» Exercise brief:
Please rewrite the text of all the items below, replacing every "구매하기" with "Buy" and keeping everything else the same. Leave the pictures out of your answer.

» Recorded data:
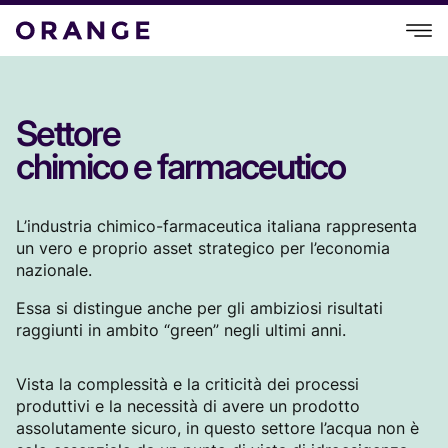
Settore
chimico e farmaceutico
L’industria chimico-farmaceutica italiana rappresenta
un vero e proprio asset strategico per l’economia
nazionale.
Essa si distingue anche per gli ambiziosi risultati
raggiunti in ambito “green” negli ultimi anni.
Vista la complessità e la criticità dei processi
produttivi e la necessità di avere un prodotto
assolutamente sicuro, in questo settore l’acqua non è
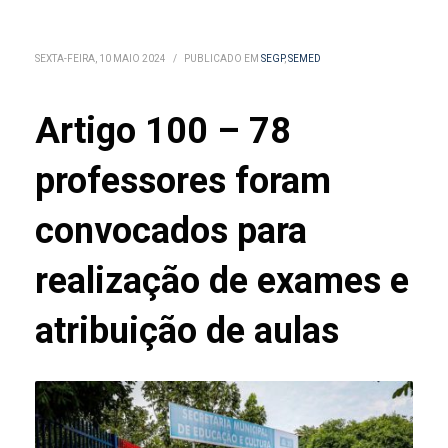
SEXTA-FEIRA, 10 MAIO 2024
/
PUBLICADO EM
SEGP
,
SEMED
Artigo 100 – 78
professores foram
convocados para
realização de exames e
atribuição de aulas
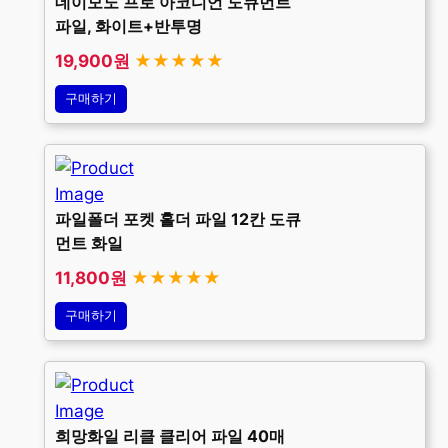
데이모노 프로 아코디언 도큐먼트
파일, 화이트+반투명
19,900원
★★★★★
구매하기
파일폴더 포켓 홀더 파일 12칸 도큐
먼트 화일
11,800원
★★★★★
구매하기
희망화일 리클 클리어 파일 40매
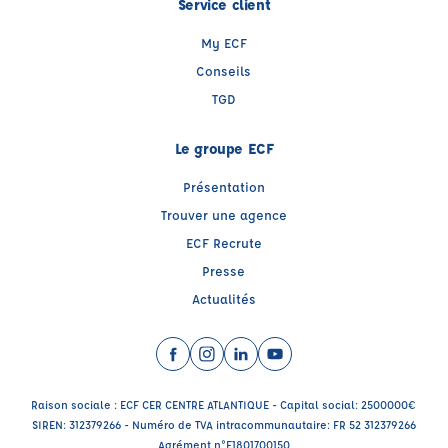
Service client
My ECF
Conseils
TGD
Le groupe ECF
Présentation
Trouver une agence
ECF Recrute
Presse
Actualités
Facebook (nouvelle fenêtre)
Instagram (nouvelle fenêtre)
LinkedIn (nouvelle fenêtre)
YouTube (nouvelle fenêtr
Raison sociale : ECF CER CENTRE ATLANTIQUE - Capital social: 2500000€
SIREN: 312379266 - Numéro de TVA intracommunautaire: FR 52 312379266
Agrément n°E1801700150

» Your response:
Settore
chimico e farmaceutico
L’industria chimico-farmaceutica italiana rappresenta
un vero e proprio asset strategico per l’economia
nazionale.
Essa si distingue anche per gli ambiziosi risultati
raggiunti in ambito “green” negli ultimi anni.
Vista la complessità e la criticità dei processi
produttivi e la necessità di avere un prodotto
assolutamente sicuro, in questo settore l’acqua non è
SEXTA-FEIRA, 10 MAIO 2024
/
PUBLICADO EM
SEGP
,
SEMED
Artigo 100 – 78
professores foram
convocados para
realização de exames e
atribuição de aulas
데이모노 프로 아코디언 도큐먼트
파일, 화이트+반투명
19,900원
★★★★★
Buy
파일폴더 포켓 홀더 파일 12칸 도큐
먼트 화일
11,800원
★★★★★
Buy
희망화일 리클 클리어 파일 40매
Service client
My ECF
Conseils
TGD
Le groupe ECF
Présentation
Trouver une agence
ECF Recrute
Presse
Actualités
Facebook (nouvelle fenêtre)
Instagram (nouvelle fenêtre)
LinkedIn (nouvelle fenêtre)
YouTube (nouvelle fenêtr
Raison sociale : ECF CER CENTRE ATLANTIQUE - Capital social: 2500000€
SIREN: 312379266 - Numéro de TVA intracommunautaire: FR 52 312379266
Agrément n°E1801700150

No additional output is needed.